Source passage =

______

Reviews provided by Syndetics

Library Journal Review

In Kerala, India, sisters Linno and Anju are raised by their father and grandmother, their mother having suspiciously drowned when they were young. Bad luck seems to follow the family when Linno loses her right hand in a firecracker accident; however, she overcomes her disability by learning to draw, gaining fame by painting pictures on the windows of local businesses. The younger Anju excels in academics and applies for a scholarship at a prestigious high school in New York. During her all-important interview, Anju passes off Linno's artwork as her own, thereby winning the scholarship. She moves to New York to attend the school, but all unravels when Anju's deception is discovered and, in shame, she runs away. While Anju works at a hair salon in order to earn enough money to hire an immigration lawyer, Linno and her father tackle the bureaucratic red tape involved in obtaining a U.S. visa, intent on going to New York to find Anju. This debut paints amusing and disturbing pictures of both cultures, highlighting the struggles experienced by those who find themselves on foreign soil. Sensitively told and completely engrossing. [See Prepub Alert, LJ 12/08.]-Joy Humphrey, Pepperdine Univ. Law Lib., Malibu, CA (c) Copyright 2010. Library Journals LLC, a wholly owned subsidiary of Media Source, Inc. No redistribution permitted.

______

Extracted data =
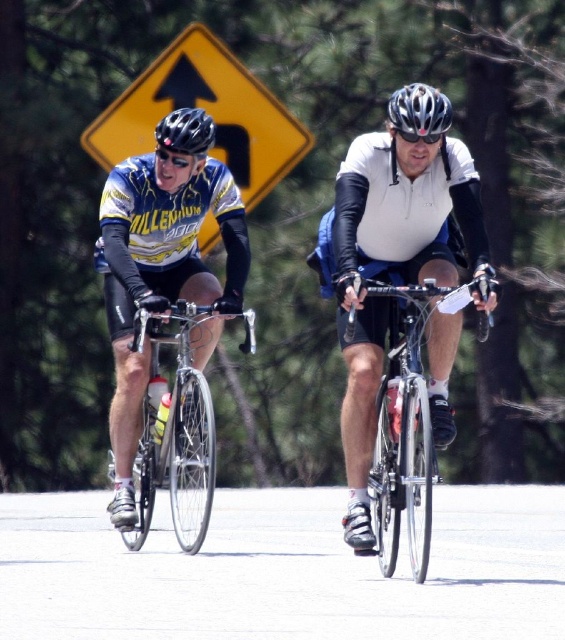
Measure the distance between yellow/yellowish plastic sign at upper center and black matte bicycle helmet at center.

7.03 meters

Who is more forward, (x=97, y=163) or (x=441, y=132)?

Point (x=441, y=132) is more forward.

Where is `yellow/yellowish plastic sign at upper center`? Image resolution: width=565 pixels, height=640 pixels. yellow/yellowish plastic sign at upper center is located at coordinates (207, 113).

Is yellow/yellowish plastic sign at upper center smaller than shiny silver bicycle at center?

No.

Can you confirm if yellow/yellowish plastic sign at upper center is positioned to the right of shiny silver bicycle at center?

Incorrect, yellow/yellowish plastic sign at upper center is not on the right side of shiny silver bicycle at center.

Where is `yellow/yellowish plastic sign at upper center`? The image size is (565, 640). yellow/yellowish plastic sign at upper center is located at coordinates (207, 113).

Which of these two, shiny silver bicycle at center or black matte bicycle helmet at center, stands shorter?

shiny silver bicycle at center

Does shiny silver bicycle at center appear on the left side of black matte bicycle helmet at center?

Yes, shiny silver bicycle at center is to the left of black matte bicycle helmet at center.

You are a GUI agent. You are given a task and a screenshot of the screen. Output one action in this format:
    pyautogui.click(x=<x>, y=<y>)
    Task: Click on the shiny silver bicycle at center
    This screenshot has height=640, width=565.
    Given the screenshot: What is the action you would take?
    pyautogui.click(x=407, y=419)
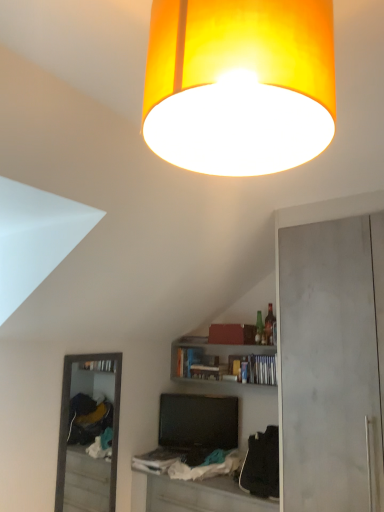
This screenshot has height=512, width=384. What do you see at coordinates (198, 421) in the screenshot? I see `black glossy television at center` at bounding box center [198, 421].

Identify the location of white fabric table at lower center. (200, 495).

Find the location of `black glossy television at center`. black glossy television at center is located at coordinates (198, 421).

In the scene shown: Between white fabric table at lower center and orange fabric lampshade at upper center, which one is positioned behind?

white fabric table at lower center.

How far apart are white fabric table at lower center and orange fabric lampshade at upper center?

2.04 meters.

Between white fabric table at lower center and orange fabric lampshade at upper center, which one has smaller width?

orange fabric lampshade at upper center is thinner.

Is orange fabric lampshade at upper center located within white fabric table at lower center?

Actually, orange fabric lampshade at upper center is outside white fabric table at lower center.

You are a GUI agent. You are given a task and a screenshot of the screen. Output one action in this format:
    pyautogui.click(x=<x>, y=<y>)
    Task: Click on the lamp that is above the black glossy television at center (from a real-world perspective)
    This screenshot has width=384, height=512.
    Given the screenshot: What is the action you would take?
    pyautogui.click(x=239, y=84)

Which object is closer to the camera, black glossy television at center or orange fabric lampshade at upper center?

orange fabric lampshade at upper center is in front.

From the image's perspective, which is below, black glossy television at center or orange fabric lampshade at upper center?

black glossy television at center.

Relative to wooden bookshelf at center, is orange fabric lampshade at upper center in front or behind?

Visually, orange fabric lampshade at upper center is located in front of wooden bookshelf at center.

Does point (241, 138) appear closer or farther from the camera than point (205, 367)?

Point (241, 138) is positioned closer to the camera compared to point (205, 367).

From the image's perspective, relative to wooden bookshelf at center, is orange fabric lampshade at upper center above or below?

Based on their image positions, orange fabric lampshade at upper center is located above wooden bookshelf at center.

Is orange fabric lampshade at upper center facing away from wooden bookshelf at center?

No.

How different are the orientations of orange fabric lampshade at upper center and white fabric table at lower center in degrees?

The angle between the facing direction of orange fabric lampshade at upper center and the facing direction of white fabric table at lower center is 175 degrees.

Is orange fabric lampshade at upper center not close to white fabric table at lower center?

Yes.

Does orange fabric lampshade at upper center have a greater width compared to white fabric table at lower center?

No.

In the scene shown: Is orange fabric lampshade at upper center oriented away from white fabric table at lower center?

orange fabric lampshade at upper center is not turned away from white fabric table at lower center.

Identify the location of lamp in front of the black glossy television at center. (239, 84).

Is black glossy television at center at the back of orange fabric lampshade at upper center?

No, orange fabric lampshade at upper center is not facing away from black glossy television at center.

What's the angular difference between orange fabric lampshade at upper center and black glossy television at center's facing directions?

155 degrees.

Is point (305, 101) closer or farther from the camera than point (181, 395)?

Point (305, 101).

Considering the sizes of objects wooden bookshelf at center and white fabric table at lower center in the image provided, who is thinner, wooden bookshelf at center or white fabric table at lower center?

With smaller width is wooden bookshelf at center.

Is wooden bookshelf at center far away from white fabric table at lower center?

They are positioned close to each other.

Is wooden bookshelf at center aimed at white fabric table at lower center?

No, wooden bookshelf at center is not facing towards white fabric table at lower center.

Are wooden bookshelf at center and black glossy television at center located far from each other?

No, wooden bookshelf at center is not far away from black glossy television at center.

In the scene shown: From a real-world perspective, which object rests below the other?

black glossy television at center is physically lower.

Which is in front, wooden bookshelf at center or black glossy television at center?

wooden bookshelf at center.

How many degrees apart are the facing directions of wooden bookshelf at center and black glossy television at center?

They differ by 31.8 degrees in their facing directions.

The width and height of the screenshot is (384, 512). In order to click on lamp located on the left of white fabric table at lower center in this screenshot , I will do `click(239, 84)`.

At what (x,y) coordinates should I click in order to perform the action: click on lamp in front of the black glossy television at center. Please return your answer as a coordinate pair (x, y). Image resolution: width=384 pixels, height=512 pixels. Looking at the image, I should click on (239, 84).

Considering their positions, is white fabric table at lower center positioned closer to wooden bookshelf at center than black glossy television at center?

Among the two, black glossy television at center is located nearer to wooden bookshelf at center.

Estimate the real-world distances between objects in this image. Which object is closer to black glossy television at center, white fabric table at lower center or orange fabric lampshade at upper center?

Based on the image, white fabric table at lower center appears to be nearer to black glossy television at center.

Considering their positions, is orange fabric lampshade at upper center positioned further to wooden bookshelf at center than black glossy television at center?

orange fabric lampshade at upper center is positioned further to the anchor wooden bookshelf at center.

Considering their positions, is white fabric table at lower center positioned further to black glossy television at center than wooden bookshelf at center?

white fabric table at lower center.

Based on the photo, based on their spatial positions, is wooden bookshelf at center or orange fabric lampshade at upper center further from white fabric table at lower center?

orange fabric lampshade at upper center is further to white fabric table at lower center.

Estimate the real-world distances between objects in this image. Which object is further from white fabric table at lower center, black glossy television at center or wooden bookshelf at center?

wooden bookshelf at center lies further to white fabric table at lower center than the other object.

Looking at the image, which one is located further to orange fabric lampshade at upper center, white fabric table at lower center or wooden bookshelf at center?

wooden bookshelf at center is further to orange fabric lampshade at upper center.

Looking at the image, which one is located further to orange fabric lampshade at upper center, wooden bookshelf at center or black glossy television at center?

black glossy television at center lies further to orange fabric lampshade at upper center than the other object.

This screenshot has height=512, width=384. What are the coordinates of `table positioned between orange fabric lampshade at upper center and wooden bookshelf at center from near to far` in the screenshot? It's located at (200, 495).

Locate an element on the screen. shelf located between orange fabric lampshade at upper center and black glossy television at center in the depth direction is located at coordinates (221, 360).

I want to click on table located between orange fabric lampshade at upper center and black glossy television at center in the depth direction, so click(200, 495).

You are a GUI agent. You are given a task and a screenshot of the screen. Output one action in this format:
    pyautogui.click(x=<x>, y=<y>)
    Task: Click on the shelf between white fabric table at lower center and black glossy television at center from front to back
    The height and width of the screenshot is (512, 384).
    Given the screenshot: What is the action you would take?
    pyautogui.click(x=221, y=360)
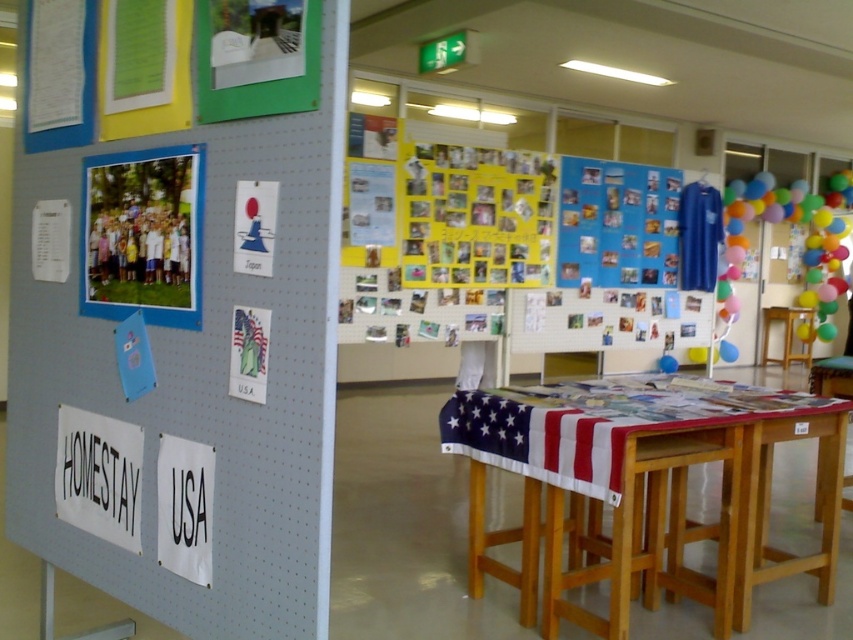
Question: Can you confirm if matte paper photo at left is positioned below matte paper poster at upper left?

Choices:
 (A) yes
 (B) no

Answer: (B)

Question: Which object appears farthest from the camera in this image?

Choices:
 (A) wooden chair at right
 (B) yellow paper at center
 (C) multicolored balloons at right
 (D) wooden table at center

Answer: (C)

Question: Can you confirm if multicolored balloons at right is positioned to the right of matte paper poster at upper left?

Choices:
 (A) yes
 (B) no

Answer: (A)

Question: Estimate the real-world distances between objects in this image. Which object is farther from the yellow paper at upper center?

Choices:
 (A) wooden chair at right
 (B) yellow paper at center

Answer: (A)

Question: Which of the following is the closest to the observer?

Choices:
 (A) (461, 417)
 (B) (115, 164)
 (C) (810, 321)
 (D) (271, 228)

Answer: (D)

Question: From the image, what is the correct spatial relationship of wooden table at center in relation to white paper at left?

Choices:
 (A) below
 (B) above

Answer: (A)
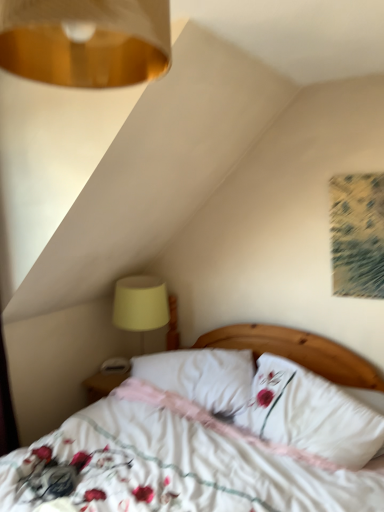
Question: Which direction should I rotate to look at white soft pillow at center, arranged as the first pillow when viewed from the left, — up or down?

Choices:
 (A) up
 (B) down

Answer: (B)

Question: Is printed fabric artwork at upper right taller than white floral fabric bed at center?

Choices:
 (A) yes
 (B) no

Answer: (B)

Question: Is printed fabric artwork at upper right facing away from white floral fabric bed at center?

Choices:
 (A) no
 (B) yes

Answer: (A)

Question: Does printed fabric artwork at upper right appear on the left side of white floral fabric bed at center?

Choices:
 (A) yes
 (B) no

Answer: (B)

Question: From the image's perspective, is printed fabric artwork at upper right beneath white floral fabric bed at center?

Choices:
 (A) yes
 (B) no

Answer: (B)

Question: Can you confirm if printed fabric artwork at upper right is wider than white floral fabric bed at center?

Choices:
 (A) no
 (B) yes

Answer: (A)

Question: Is printed fabric artwork at upper right beside white floral fabric bed at center?

Choices:
 (A) yes
 (B) no

Answer: (B)

Question: Does white soft pillow at center, the 2th pillow from the left, turn towards gold metallic lampshade at upper left?

Choices:
 (A) no
 (B) yes

Answer: (A)

Question: Can you confirm if white soft pillow at center, the 2th pillow from the left, is thinner than gold metallic lampshade at upper left?

Choices:
 (A) no
 (B) yes

Answer: (B)

Question: Considering the relative sizes of white soft pillow at center, the 1th pillow positioned from the right, and gold metallic lampshade at upper left in the image provided, is white soft pillow at center, the 1th pillow positioned from the right, smaller than gold metallic lampshade at upper left?

Choices:
 (A) no
 (B) yes

Answer: (A)

Question: Is white soft pillow at center, the 1th pillow positioned from the right, in front of gold metallic lampshade at upper left?

Choices:
 (A) no
 (B) yes

Answer: (A)

Question: Is white soft pillow at center, the 2th pillow from the left, to the left of gold metallic lampshade at upper left from the viewer's perspective?

Choices:
 (A) yes
 (B) no

Answer: (B)

Question: From the image's perspective, does white soft pillow at center, the 1th pillow positioned from the right, appear lower than gold metallic lampshade at upper left?

Choices:
 (A) yes
 (B) no

Answer: (A)

Question: From the image's perspective, is gold metallic lampshade at upper left on white soft pillow at center, the 1th pillow positioned from the right?

Choices:
 (A) no
 (B) yes

Answer: (B)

______

What you should do =
Using the book review, answer the following:
1. In what kind of accident does Linno lose her right hand?
2. What does Anju present as her own work during her scholarship interview?
3. Where does Anju work to earn money for an immigration lawyer?

Answer to this problem =
1. A firecracker accident.
2. Linno's artwork.
3. At a hair salon.